BEGIN Data shown

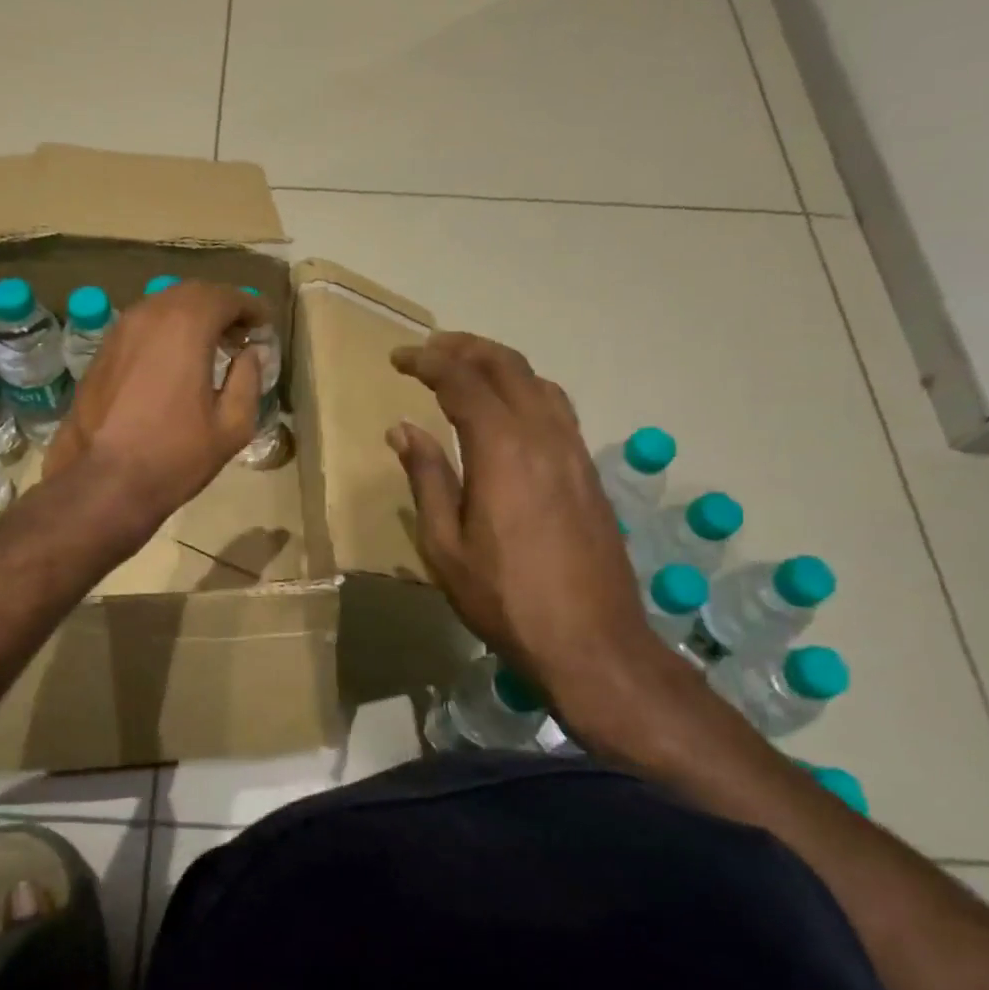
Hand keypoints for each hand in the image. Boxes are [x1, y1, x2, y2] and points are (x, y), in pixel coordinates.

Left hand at [45, 281, 265, 540]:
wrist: (105, 481)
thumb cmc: (176, 455)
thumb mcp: (232, 424)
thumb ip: (248, 379)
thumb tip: (252, 353)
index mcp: (186, 325)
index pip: (226, 297)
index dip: (251, 307)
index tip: (265, 325)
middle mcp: (149, 314)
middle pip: (193, 293)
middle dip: (221, 307)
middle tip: (241, 334)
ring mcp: (119, 331)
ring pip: (163, 307)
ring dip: (191, 318)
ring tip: (210, 347)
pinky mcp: (101, 352)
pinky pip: (141, 327)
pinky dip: (165, 332)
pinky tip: (174, 362)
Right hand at [388, 332, 670, 711]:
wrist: (591, 641)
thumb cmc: (504, 599)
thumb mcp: (445, 546)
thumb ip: (427, 478)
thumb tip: (403, 429)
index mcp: (502, 449)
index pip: (462, 381)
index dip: (427, 362)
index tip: (398, 359)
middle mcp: (544, 436)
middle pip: (507, 366)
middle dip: (464, 348)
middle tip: (429, 349)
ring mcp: (575, 452)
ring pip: (539, 382)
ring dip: (500, 364)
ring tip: (466, 368)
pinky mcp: (590, 473)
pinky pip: (557, 409)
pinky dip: (526, 391)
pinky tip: (509, 410)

END Data shown

## What the exercise asks
Within the entries, determine the count of lines containing the string "thumb" and output it alone.

## Solution to this task
8